Die Versuche, nicht nur Forderungen, sondern auch Akteure der Bewegung in lokale Institutionen und Regierungen hineinzuheben, rufen erheblichen Widerstand der etablierten Parteien und vor allem des Immobilien- und Finanzkapitals hervor. Gleichzeitig generieren sie Friktionen aufseiten von Bewegungsgruppen, deren Erwartungen über das »realpolitisch Durchsetzbare« oft hinausgehen. Oder sie verstärken vorhandene Spaltungslinien, weil die bereitgestellten Partizipationsformate eher von »Bewegungseliten« genutzt werden (Balcerowiak 2018). Meist sind es langwierige und mühsame Kämpfe, in denen Initiativen wie »Stadt von unten« darauf drängen, gerade NICHT »ein paar Projektorchideen für ein paar Glückliche zu schaffen« (Stadt von unten 2018).

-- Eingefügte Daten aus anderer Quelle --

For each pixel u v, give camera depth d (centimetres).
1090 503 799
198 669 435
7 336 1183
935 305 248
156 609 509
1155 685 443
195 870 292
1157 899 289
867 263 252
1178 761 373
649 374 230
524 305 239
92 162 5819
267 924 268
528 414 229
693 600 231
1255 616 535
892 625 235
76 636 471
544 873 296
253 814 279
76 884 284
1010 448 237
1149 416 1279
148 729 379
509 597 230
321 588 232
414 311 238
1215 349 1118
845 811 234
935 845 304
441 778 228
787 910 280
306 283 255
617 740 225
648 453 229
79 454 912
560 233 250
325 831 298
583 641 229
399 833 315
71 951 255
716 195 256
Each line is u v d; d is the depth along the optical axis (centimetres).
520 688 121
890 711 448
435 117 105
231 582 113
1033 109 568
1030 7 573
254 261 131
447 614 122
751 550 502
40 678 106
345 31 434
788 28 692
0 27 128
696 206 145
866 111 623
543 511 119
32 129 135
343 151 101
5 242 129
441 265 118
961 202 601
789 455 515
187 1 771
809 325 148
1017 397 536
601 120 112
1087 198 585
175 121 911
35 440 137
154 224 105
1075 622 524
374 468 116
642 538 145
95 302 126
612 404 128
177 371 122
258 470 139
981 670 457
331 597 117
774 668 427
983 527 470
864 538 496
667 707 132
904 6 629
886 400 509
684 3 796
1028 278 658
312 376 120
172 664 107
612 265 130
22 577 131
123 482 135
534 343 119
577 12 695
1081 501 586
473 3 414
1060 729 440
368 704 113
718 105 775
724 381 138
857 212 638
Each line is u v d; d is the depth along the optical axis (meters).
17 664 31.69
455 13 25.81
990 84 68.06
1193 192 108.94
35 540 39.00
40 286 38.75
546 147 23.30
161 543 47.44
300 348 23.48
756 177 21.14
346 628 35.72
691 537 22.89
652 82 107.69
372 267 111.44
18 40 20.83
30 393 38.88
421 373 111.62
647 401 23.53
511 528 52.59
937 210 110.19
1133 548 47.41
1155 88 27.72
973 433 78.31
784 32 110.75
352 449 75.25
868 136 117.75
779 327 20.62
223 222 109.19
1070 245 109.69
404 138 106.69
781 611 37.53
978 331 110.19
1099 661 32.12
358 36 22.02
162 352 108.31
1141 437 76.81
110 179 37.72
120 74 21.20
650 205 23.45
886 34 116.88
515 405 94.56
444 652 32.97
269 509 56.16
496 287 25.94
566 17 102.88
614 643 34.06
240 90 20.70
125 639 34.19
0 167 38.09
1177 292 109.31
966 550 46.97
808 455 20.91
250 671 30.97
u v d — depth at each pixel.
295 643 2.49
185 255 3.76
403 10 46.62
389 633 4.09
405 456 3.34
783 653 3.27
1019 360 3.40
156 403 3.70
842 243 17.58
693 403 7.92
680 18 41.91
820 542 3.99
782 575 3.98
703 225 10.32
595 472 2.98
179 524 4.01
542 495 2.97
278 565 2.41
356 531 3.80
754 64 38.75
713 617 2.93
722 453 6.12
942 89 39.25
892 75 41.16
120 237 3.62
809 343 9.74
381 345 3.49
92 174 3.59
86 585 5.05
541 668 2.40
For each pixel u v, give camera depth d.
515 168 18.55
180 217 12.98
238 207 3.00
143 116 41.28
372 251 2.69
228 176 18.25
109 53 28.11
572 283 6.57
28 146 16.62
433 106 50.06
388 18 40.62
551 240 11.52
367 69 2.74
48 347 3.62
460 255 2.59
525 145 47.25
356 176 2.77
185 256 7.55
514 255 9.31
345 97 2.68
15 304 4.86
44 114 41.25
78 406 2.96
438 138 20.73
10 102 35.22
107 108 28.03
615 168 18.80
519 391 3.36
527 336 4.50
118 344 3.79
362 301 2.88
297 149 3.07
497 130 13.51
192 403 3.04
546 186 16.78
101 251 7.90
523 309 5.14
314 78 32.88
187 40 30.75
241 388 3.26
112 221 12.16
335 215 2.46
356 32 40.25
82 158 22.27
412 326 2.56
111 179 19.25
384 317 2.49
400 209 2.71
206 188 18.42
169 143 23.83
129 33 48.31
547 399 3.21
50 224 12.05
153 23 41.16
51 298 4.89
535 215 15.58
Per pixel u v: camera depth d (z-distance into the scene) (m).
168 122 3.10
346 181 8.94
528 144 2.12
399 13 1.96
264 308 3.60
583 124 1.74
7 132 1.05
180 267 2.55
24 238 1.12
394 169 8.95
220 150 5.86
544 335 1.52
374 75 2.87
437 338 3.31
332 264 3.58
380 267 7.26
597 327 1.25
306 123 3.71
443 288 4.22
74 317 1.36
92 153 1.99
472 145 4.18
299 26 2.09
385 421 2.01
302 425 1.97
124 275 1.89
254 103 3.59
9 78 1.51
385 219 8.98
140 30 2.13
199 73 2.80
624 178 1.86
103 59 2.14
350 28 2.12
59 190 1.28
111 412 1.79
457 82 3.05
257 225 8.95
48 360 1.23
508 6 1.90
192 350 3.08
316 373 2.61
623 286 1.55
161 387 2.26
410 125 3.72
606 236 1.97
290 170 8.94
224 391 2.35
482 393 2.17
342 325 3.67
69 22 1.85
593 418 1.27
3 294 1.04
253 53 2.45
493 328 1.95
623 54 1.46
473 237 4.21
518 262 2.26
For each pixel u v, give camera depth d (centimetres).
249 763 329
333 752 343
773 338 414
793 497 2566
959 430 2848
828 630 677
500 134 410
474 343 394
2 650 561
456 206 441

»Stadt von unten« wurde 2014 in Berlin gegründet, um ein Modellprojekt in kommunalem Eigentum am Dragoner-Areal, einem größeren, von der Bundesanstalt für Immobilien (BIMA) zum Verkauf bestimmten bebauten Gebiet in Berlin-Kreuzberg durchzusetzen. Gemeinsam mit anderen Initiativen gelang es ihnen 2016, eine Privatisierung des Areals zu verhindern und es zum Sanierungsgebiet erklären zu lassen.[4] Mit der Kommunalisierung verknüpfen sie als Hauptziel die Demokratisierung der Wohnungsunternehmen und substanzielle Mitbestimmungsrechte der Mieter*innen, die eine langfristige soziale Ausrichtung und bezahlbare Mieten gewährleisten sollen. 2018 gelang es ihnen, einen paritätisch besetzten »Gründungsrat« zu etablieren und dort gemeinsam mit allen Projektbeteiligten Leitlinien für eine Kooperation zu entwerfen. Es zeichnete sich aber ab, dass Senat und Bezirk sich nicht auf inhaltliche Vorgaben einlassen wollten, die über die üblichen Auflagen für Sanierungsgebiete hinausgehen, wie zum Beispiel das Erbbaurecht. Noch bevor die Kooperationsvereinbarung unterzeichnet war, berief die Kreuzberger Bezirksverwaltung eine eher exklusive (da tagsüber im Rathaus tagende) »Beteiligungswerkstatt« ein, um Bau- und Nutzungsanforderungen zu klären – worauf die Initiativen mit Boykott reagierten (Stadt von unten 2019).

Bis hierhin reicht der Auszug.